Less than 12 hours from a vacation that will feature nothing more than fishing, swimming, beer swilling and little else for the next 8 days, I needed something to get me excited about racing.

Leave it to ESPN to take car of that, as it wraps up its "Ultimate NASCAR" series with a 2-hour segment entitled "Families."

I jumped in smack in the middle of Dale Earnhardt footage, back when he was still building his Intimidator reputation. It's classic stuff, stuff that helped build the NASCAR we have today. Checkers or wreckers for the likes of Earnhardt, Darrell Waltrip and Richard Petty.

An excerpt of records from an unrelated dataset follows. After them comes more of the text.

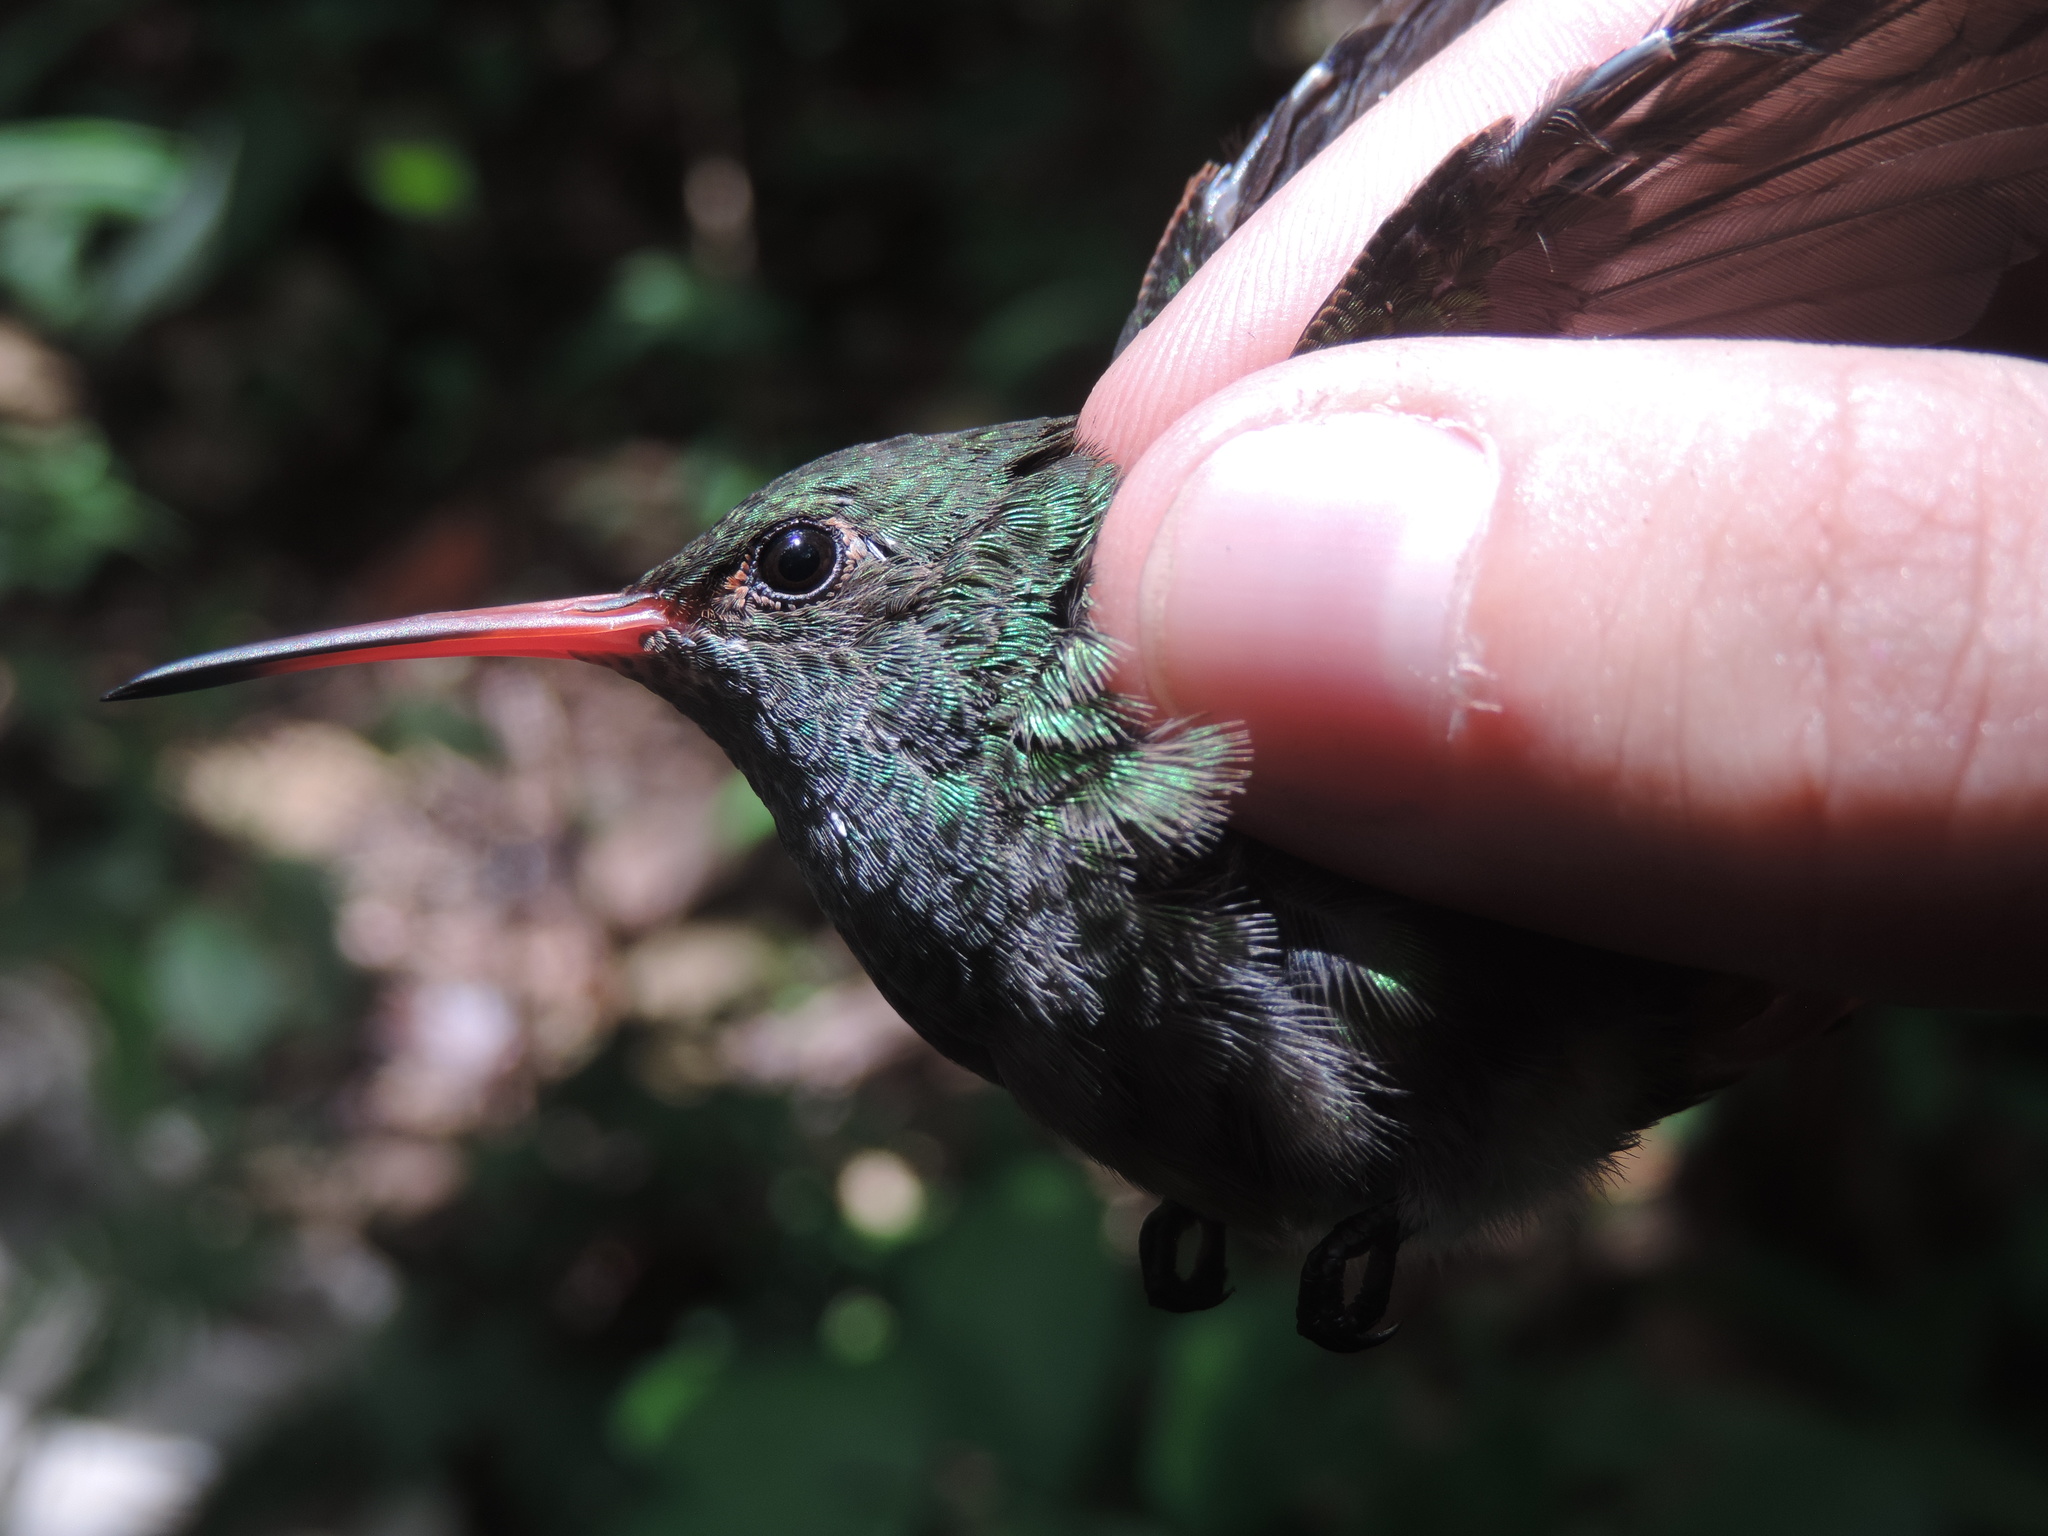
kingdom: Animalia
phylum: Chordata
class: Aves
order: Apodiformes
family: Trochilidae
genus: Amazilia
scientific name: Amazilia tzacatl
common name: Rufous-tailed hummingbird
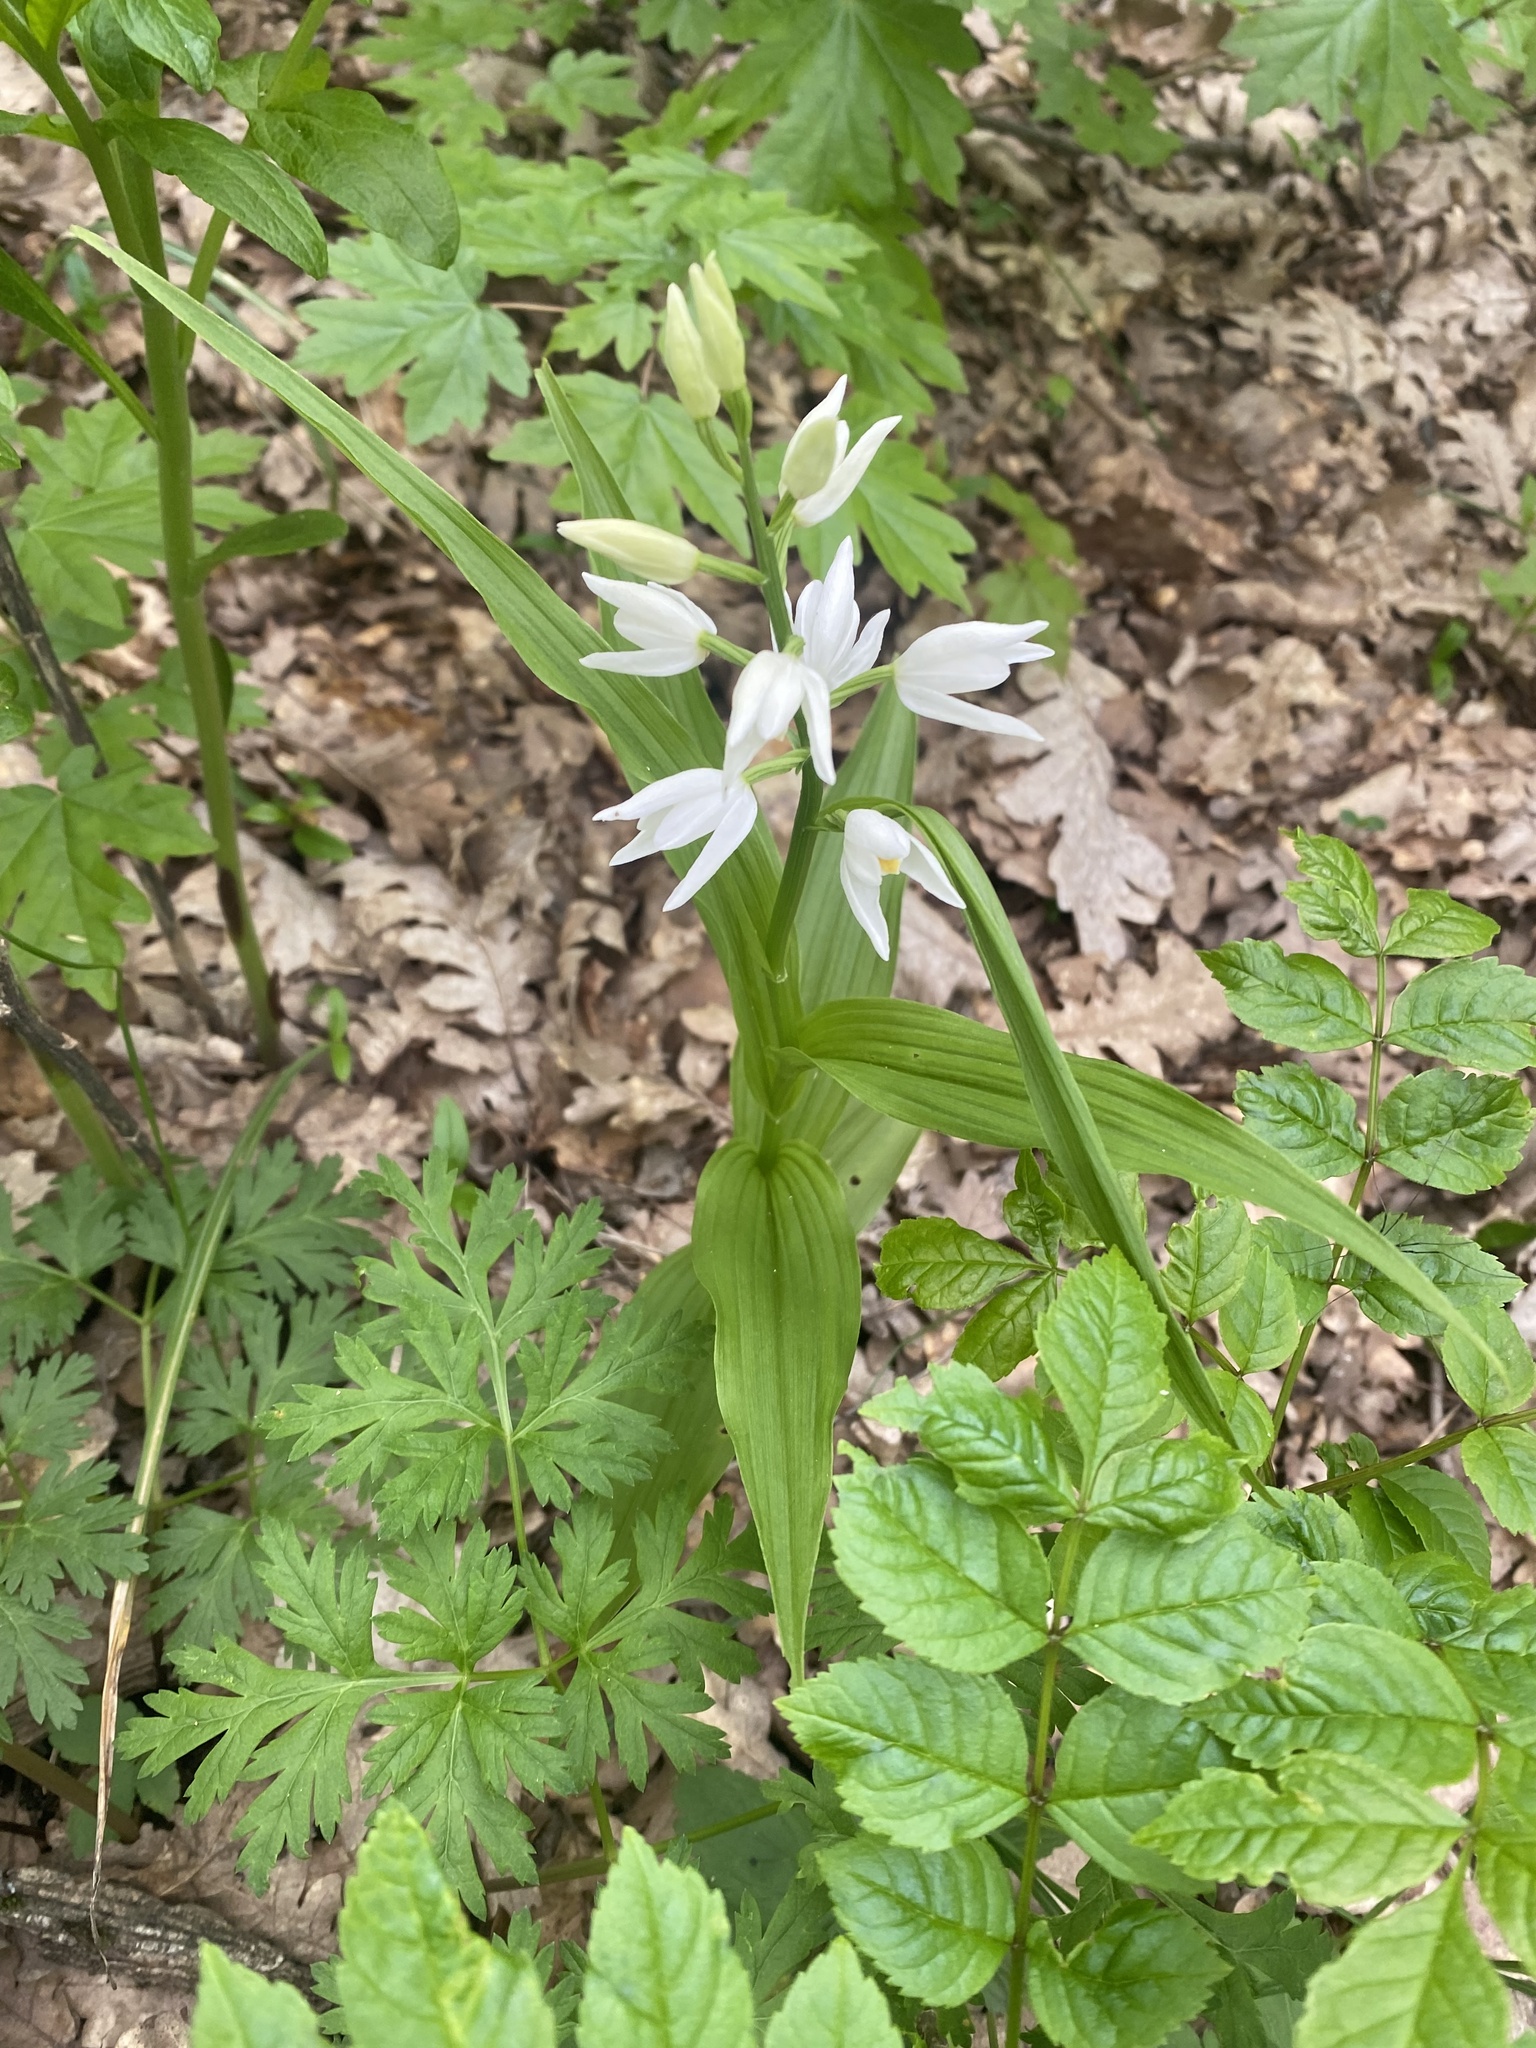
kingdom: Plantae
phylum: Tracheophyta
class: Liliopsida
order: Asparagales
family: Orchidaceae
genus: Cephalanthera
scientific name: Cephalanthera longifolia
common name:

Watching, it turns my stomach to think about how plain, how vanilla big-time stock car racing has become. Points racing, polite camera-speak, Michael Waltrip's endless and shameless sponsor plugs. Not only should Earnhardt and Davey Allison be rolling over in their graves, but it's a wonder short-track racing is suffering.

PASS, ACT, the Late Model Sportsman division at Wiscasset Raceway, the Wednesday night Runnin' Rebels at Oxford Plains. All of them hold more action than a Sunday afternoon at Vegas or Kansas or wherever the heck else the Nextel Cup Series is racing. Even Bristol isn't what it once was, back when Earnhardt or Rusty Wallace or a younger, hungrier Jeff Gordon would just as soon boot you out of the way as finish 2nd.

That's, as they say, racin'. What we're seeing today, I'm not sure it's much more than a 4-hour commercial for 40 companies.

Maybe ESPN can dig up some more footage, some of those races from Darlington and North Wilkesboro, the more obscure ones I can't remember who won. Even if I can remember, I bet they're still more unpredictable than today's Cup events.